The second is federated, virtualized query powered by that knowledge graph. Since you’re organizing and curating those data sources logically, you need to be able to query the data regardless of where it lives. This is more than simple virtualization where your data catalog is simply a query workbench for a table. This allows your analysts to explore and join data, where it comes from – keeping them focused on business results rather than technical wrangling.
The final key capability is a request access workflow built around these topical, domain-oriented datasets, which enables consumers to easily discover data, its related metadata, sample data, and more. Consumers can request access with information about their use case and then receive access directly and immediately. This lets them get right down to work but also allows data stewards and product managers to fully audit that access and every query that goes through it. This enables data product managers unprecedented visibility to improve the usability of data assets and stewards everything they need for compliance.

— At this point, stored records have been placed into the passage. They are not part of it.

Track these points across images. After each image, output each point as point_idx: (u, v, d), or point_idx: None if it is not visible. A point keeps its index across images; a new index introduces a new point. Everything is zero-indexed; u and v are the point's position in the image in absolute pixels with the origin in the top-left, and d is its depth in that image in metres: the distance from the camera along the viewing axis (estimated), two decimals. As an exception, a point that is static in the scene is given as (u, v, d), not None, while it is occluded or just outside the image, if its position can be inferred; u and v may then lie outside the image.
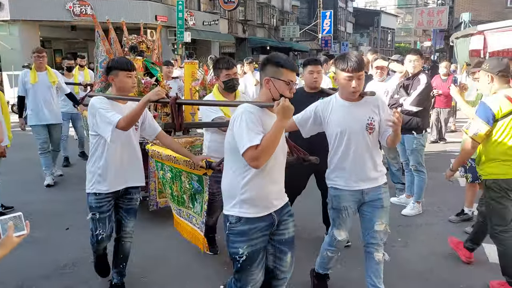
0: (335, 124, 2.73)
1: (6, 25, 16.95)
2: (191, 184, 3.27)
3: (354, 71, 2.61)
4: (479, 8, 20.88)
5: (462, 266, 3.55)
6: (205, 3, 24.74)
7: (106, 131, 2.71)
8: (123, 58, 3.04)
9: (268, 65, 2.23)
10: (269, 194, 2.27)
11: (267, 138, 2.08)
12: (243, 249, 2.23)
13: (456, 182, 5.83)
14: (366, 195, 2.77)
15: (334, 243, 2.91)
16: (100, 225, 2.95)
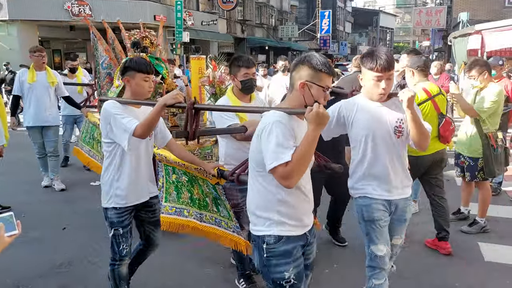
0: (361, 126, 2.47)
1: (5, 25, 16.93)
2: (210, 189, 3.01)
3: (384, 70, 2.31)
4: (477, 8, 20.89)
5: (458, 265, 3.56)
6: (203, 3, 24.73)
7: (123, 139, 2.48)
8: (142, 59, 2.76)
9: (305, 67, 1.93)
10: (304, 210, 2.04)
11: (299, 152, 1.81)
12: (289, 272, 1.96)
13: (452, 181, 5.84)
14: (394, 206, 2.53)
15: (375, 262, 2.52)
16: (123, 240, 2.71)
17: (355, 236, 4.02)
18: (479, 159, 3.98)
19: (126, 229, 2.70)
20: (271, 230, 1.96)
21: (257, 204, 2.01)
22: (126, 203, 2.67)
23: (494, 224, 4.32)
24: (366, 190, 2.52)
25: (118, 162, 2.64)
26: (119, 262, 2.76)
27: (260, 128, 1.92)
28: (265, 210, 1.97)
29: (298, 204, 1.99)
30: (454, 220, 4.42)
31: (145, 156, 2.73)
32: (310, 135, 1.81)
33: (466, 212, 4.45)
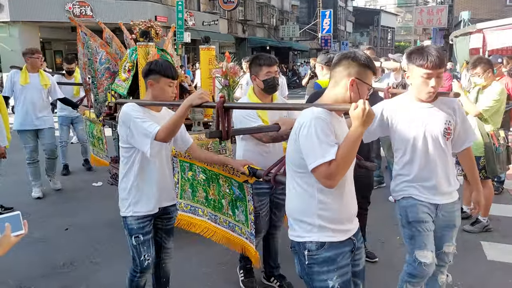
0: (408, 128, 2.37)
1: (6, 26, 16.96)
2: (231, 190, 2.83)
3: (435, 67, 2.21)
4: (479, 7, 20.87)
5: (460, 264, 3.54)
6: (204, 3, 24.75)
7: (144, 144, 2.33)
8: (168, 62, 2.61)
9: (354, 63, 1.84)
10: (348, 214, 1.93)
11: (343, 150, 1.72)
12: (333, 280, 1.85)
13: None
14: (440, 210, 2.41)
15: (419, 270, 2.40)
16: (145, 249, 2.54)
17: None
18: (481, 157, 3.97)
19: (148, 236, 2.54)
20: (312, 236, 1.86)
21: (296, 209, 1.91)
22: (145, 212, 2.52)
23: (496, 223, 4.31)
24: (411, 191, 2.42)
25: (138, 168, 2.49)
26: (140, 274, 2.59)
27: (298, 126, 1.82)
28: (305, 214, 1.87)
29: (341, 207, 1.88)
30: (457, 219, 4.41)
31: (166, 160, 2.62)
32: (354, 133, 1.71)
33: (468, 211, 4.43)
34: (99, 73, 4.63)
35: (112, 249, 3.84)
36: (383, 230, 4.20)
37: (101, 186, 5.63)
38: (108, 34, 4.70)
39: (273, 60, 2.90)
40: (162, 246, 2.74)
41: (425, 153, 2.35)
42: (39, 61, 5.40)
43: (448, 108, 2.37)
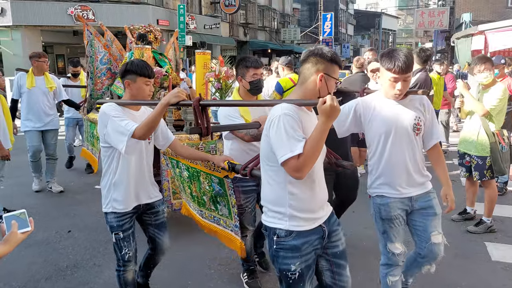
0: (378, 124, 2.48)
1: (9, 30, 17.05)
2: (211, 186, 2.90)
3: (401, 72, 2.33)
4: (480, 8, 20.88)
5: (463, 265, 3.54)
6: (206, 7, 24.82)
7: (120, 142, 2.38)
8: (143, 62, 2.69)
9: (321, 60, 1.94)
10: (318, 203, 2.05)
11: (310, 144, 1.81)
12: (295, 265, 2.00)
13: (458, 182, 5.81)
14: (415, 202, 2.53)
15: (392, 260, 2.59)
16: (125, 244, 2.64)
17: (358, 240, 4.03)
18: (487, 157, 3.96)
19: (127, 233, 2.63)
20: (282, 224, 1.98)
21: (269, 199, 2.03)
22: (124, 208, 2.60)
23: (500, 224, 4.30)
24: (384, 189, 2.53)
25: (116, 167, 2.57)
26: (123, 268, 2.69)
27: (268, 122, 1.92)
28: (277, 204, 1.99)
29: (311, 197, 1.99)
30: (461, 220, 4.40)
31: (145, 159, 2.67)
32: (321, 127, 1.80)
33: (472, 212, 4.43)
34: (99, 71, 4.76)
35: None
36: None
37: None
38: (109, 36, 4.87)
39: (259, 63, 3.01)
40: (156, 241, 2.80)
41: (396, 148, 2.46)
42: (45, 64, 5.51)
43: (418, 105, 2.49)
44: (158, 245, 2.82)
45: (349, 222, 4.48)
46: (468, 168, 4.17)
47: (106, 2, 18.21)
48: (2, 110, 4.61)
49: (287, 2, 36.66)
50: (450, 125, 8.99)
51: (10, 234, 1.61)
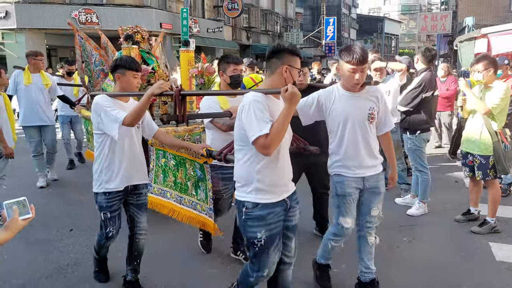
0: (338, 113, 2.79)
1: (13, 33, 17.14)
2: (195, 172, 3.30)
3: (358, 63, 2.65)
4: (483, 12, 20.87)
5: (467, 265, 3.50)
6: (209, 11, 24.90)
7: (113, 129, 2.70)
8: (131, 57, 3.03)
9: (285, 53, 2.26)
10: (282, 179, 2.34)
11: (276, 125, 2.12)
12: (261, 233, 2.28)
13: (461, 182, 5.78)
14: (366, 182, 2.86)
15: (340, 231, 2.93)
16: (111, 223, 2.96)
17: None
18: (490, 156, 3.93)
19: (114, 214, 2.95)
20: (250, 197, 2.28)
21: (240, 175, 2.33)
22: (114, 188, 2.89)
23: (504, 224, 4.26)
24: (341, 170, 2.86)
25: (107, 152, 2.87)
26: (105, 240, 3.05)
27: (241, 107, 2.23)
28: (246, 180, 2.29)
29: (276, 174, 2.29)
30: (464, 220, 4.36)
31: (133, 145, 2.95)
32: (285, 111, 2.12)
33: (476, 212, 4.39)
34: (95, 73, 5.08)
35: (115, 250, 3.82)
36: (389, 231, 4.16)
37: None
38: (105, 40, 5.23)
39: (239, 60, 3.42)
40: (135, 220, 3.09)
41: (352, 134, 2.79)
42: (41, 63, 5.80)
43: (373, 97, 2.83)
44: (136, 223, 3.09)
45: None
46: (471, 167, 4.14)
47: (110, 6, 18.29)
48: (5, 109, 4.62)
49: (290, 6, 36.77)
50: (453, 127, 8.90)
51: (11, 221, 1.61)
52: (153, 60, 4.87)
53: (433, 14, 28.78)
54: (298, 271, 2.92)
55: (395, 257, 3.67)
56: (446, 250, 3.79)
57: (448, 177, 6.11)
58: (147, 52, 4.95)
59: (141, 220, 3.10)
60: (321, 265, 3.16)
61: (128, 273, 3.16)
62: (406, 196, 5.00)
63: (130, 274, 3.15)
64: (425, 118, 4.50)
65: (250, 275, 2.42)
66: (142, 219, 3.10)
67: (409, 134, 4.56)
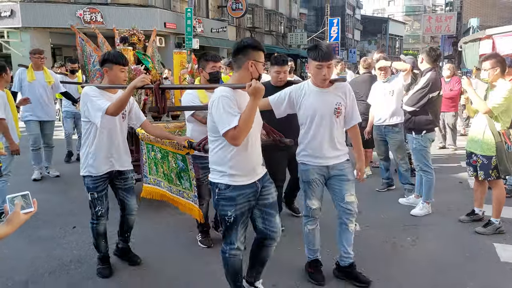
0: (307, 107, 3.02)
1: (18, 32, 17.21)
2: (176, 163, 3.60)
3: (324, 60, 2.86)
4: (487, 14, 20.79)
5: (471, 266, 3.48)
6: (213, 11, 24.93)
7: (96, 117, 2.95)
8: (118, 52, 3.27)
9: (250, 49, 2.49)
10: (252, 165, 2.59)
11: (244, 118, 2.34)
12: (231, 211, 2.56)
13: (465, 183, 5.75)
14: (331, 170, 3.08)
15: (309, 213, 3.17)
16: (99, 203, 3.23)
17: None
18: (493, 157, 3.90)
19: (101, 194, 3.22)
20: (222, 179, 2.55)
21: (213, 160, 2.60)
22: (98, 173, 3.16)
23: (509, 225, 4.23)
24: (306, 159, 3.10)
25: (92, 138, 3.13)
26: (96, 221, 3.28)
27: (211, 103, 2.47)
28: (219, 165, 2.56)
29: (246, 160, 2.54)
30: (468, 221, 4.33)
31: (119, 134, 3.23)
32: (251, 104, 2.35)
33: (480, 213, 4.36)
34: (92, 73, 5.30)
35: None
36: (392, 231, 4.14)
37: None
38: (101, 39, 5.45)
39: (218, 57, 3.70)
40: (125, 202, 3.39)
41: (319, 127, 3.00)
42: (39, 61, 6.01)
43: (341, 92, 3.02)
44: (127, 206, 3.40)
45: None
46: (475, 167, 4.11)
47: (115, 5, 18.33)
48: (10, 106, 4.63)
49: (294, 6, 36.75)
50: (457, 128, 8.88)
51: (13, 214, 1.61)
52: (148, 61, 5.18)
53: (437, 15, 28.66)
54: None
55: (398, 257, 3.65)
56: (450, 250, 3.77)
57: (452, 178, 6.08)
58: (143, 53, 5.26)
59: (131, 202, 3.41)
60: (311, 262, 3.27)
61: (120, 242, 3.56)
62: (410, 196, 4.98)
63: (122, 243, 3.55)
64: (431, 118, 4.47)
65: (225, 250, 2.69)
66: (131, 201, 3.40)
67: (415, 134, 4.54)
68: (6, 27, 17.14)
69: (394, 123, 5.13)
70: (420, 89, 4.42)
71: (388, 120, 5.16)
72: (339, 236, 3.18)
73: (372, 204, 5.01)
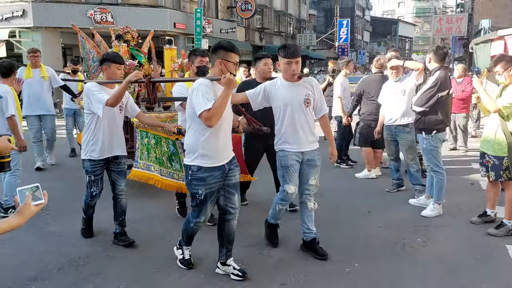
0: (280, 99, 3.43)
1: (29, 32, 17.36)
2: (168, 148, 4.25)
3: (293, 57, 3.30)
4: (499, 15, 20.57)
5: (483, 267, 3.42)
6: (222, 11, 24.96)
7: (98, 108, 3.43)
8: (116, 53, 3.88)
9: (220, 50, 2.94)
10: (222, 149, 2.99)
11: (217, 103, 2.78)
12: (202, 190, 2.97)
13: (476, 184, 5.67)
14: (305, 155, 3.46)
15: (285, 197, 3.51)
16: (94, 184, 3.73)
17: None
18: (504, 158, 3.84)
19: (97, 177, 3.71)
20: (195, 161, 2.95)
21: (189, 144, 2.98)
22: (98, 157, 3.63)
23: (522, 227, 4.15)
24: (283, 146, 3.47)
25: (93, 128, 3.61)
26: (90, 199, 3.81)
27: (191, 90, 2.91)
28: (193, 148, 2.95)
29: (217, 144, 2.95)
30: (480, 222, 4.27)
31: (116, 124, 3.69)
32: (224, 93, 2.82)
33: (492, 214, 4.29)
34: (92, 68, 5.71)
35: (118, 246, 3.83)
36: (403, 232, 4.09)
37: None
38: (98, 38, 5.89)
39: (205, 52, 4.07)
40: (115, 183, 3.81)
41: (291, 117, 3.40)
42: (33, 59, 6.45)
43: (308, 85, 3.45)
44: (117, 186, 3.81)
45: (364, 222, 4.40)
46: (487, 168, 4.05)
47: (125, 5, 18.43)
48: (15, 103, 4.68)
49: (303, 8, 36.72)
50: (468, 130, 8.76)
51: (23, 206, 1.60)
52: (141, 57, 5.73)
53: (448, 16, 28.42)
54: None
55: (408, 257, 3.60)
56: (461, 252, 3.71)
57: (463, 179, 6.01)
58: (137, 49, 5.78)
59: (121, 184, 3.83)
60: (271, 224, 3.75)
61: (116, 227, 3.85)
62: (421, 197, 4.92)
63: (118, 227, 3.85)
64: (441, 118, 4.41)
65: (191, 221, 3.14)
66: (121, 182, 3.83)
67: (425, 134, 4.48)
68: (18, 26, 17.29)
69: (405, 123, 5.08)
70: (428, 88, 4.35)
71: (399, 120, 5.11)
72: (301, 215, 3.62)
73: (382, 204, 4.96)
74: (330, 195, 5.28)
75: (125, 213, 3.86)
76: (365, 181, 6.03)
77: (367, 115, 5.96)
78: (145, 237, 3.96)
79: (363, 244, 3.85)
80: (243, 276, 3.14)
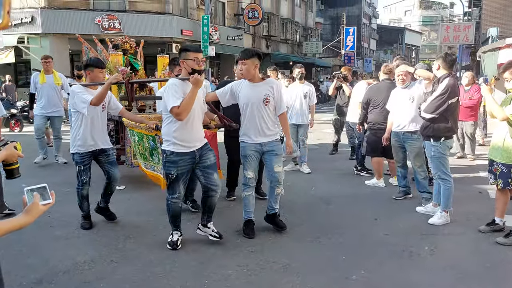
0: (243, 98, 3.94)
1: (38, 38, 17.56)
2: (149, 143, 4.79)
3: (241, 59, 3.90)
4: (507, 23, 20.49)
5: (492, 276, 3.37)
6: (229, 18, 25.11)
7: (83, 108, 3.94)
8: (98, 58, 4.51)
9: (181, 53, 3.53)
10: (191, 138, 3.57)
11: (185, 100, 3.35)
12: (174, 171, 3.57)
13: (484, 193, 5.61)
14: (264, 146, 3.98)
15: (246, 181, 4.05)
16: (83, 173, 4.18)
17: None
18: (512, 165, 3.80)
19: (86, 167, 4.17)
20: (168, 147, 3.57)
21: (164, 133, 3.59)
22: (84, 150, 4.11)
23: (531, 236, 4.09)
24: (244, 138, 4.00)
25: (79, 124, 4.10)
26: (81, 187, 4.21)
27: (163, 88, 3.56)
28: (167, 135, 3.57)
29: (186, 134, 3.54)
30: (489, 231, 4.21)
31: (99, 121, 4.18)
32: (192, 91, 3.38)
33: (501, 223, 4.23)
34: None
35: (132, 248, 3.82)
36: (410, 239, 4.05)
37: (123, 189, 5.63)
38: (99, 47, 6.60)
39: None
40: (109, 172, 4.27)
41: (251, 113, 3.90)
42: (45, 65, 7.13)
43: (269, 86, 3.93)
44: (111, 175, 4.28)
45: (371, 229, 4.36)
46: (496, 175, 4.00)
47: (133, 12, 18.61)
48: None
49: (310, 16, 36.83)
50: (476, 138, 8.67)
51: (31, 205, 1.61)
52: (138, 64, 6.38)
53: (455, 24, 28.33)
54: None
55: (416, 265, 3.55)
56: (470, 260, 3.66)
57: (471, 188, 5.94)
58: (135, 58, 6.40)
59: (115, 172, 4.28)
60: (246, 221, 4.12)
61: (101, 202, 4.42)
62: (428, 204, 4.87)
63: (103, 203, 4.41)
64: (451, 125, 4.38)
65: (168, 199, 3.69)
66: (115, 171, 4.28)
67: (433, 141, 4.43)
68: (27, 33, 17.51)
69: (413, 129, 5.04)
70: (439, 95, 4.32)
71: (408, 126, 5.08)
72: (269, 194, 4.18)
73: (389, 212, 4.92)
74: (337, 201, 5.24)
75: (111, 194, 4.39)
76: (372, 188, 5.98)
77: (373, 124, 5.87)
78: (151, 242, 3.96)
79: (369, 251, 3.81)
80: (220, 237, 3.79)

Governance + access = better data management
For some of you reading this, thinking of access as a component of governance is counter intuitive to the “lock-it-down” strategy that has pervaded the industry for years. We’re here to challenge that thinking.
By including access management in the scope of what a data catalog and governance solution should be, we’re making it easier to break down data silos and collaborate at scale. It’s not open access – it’s access on rails. We’ve made accessing data fully auditable and predictable so it’s easier to manage.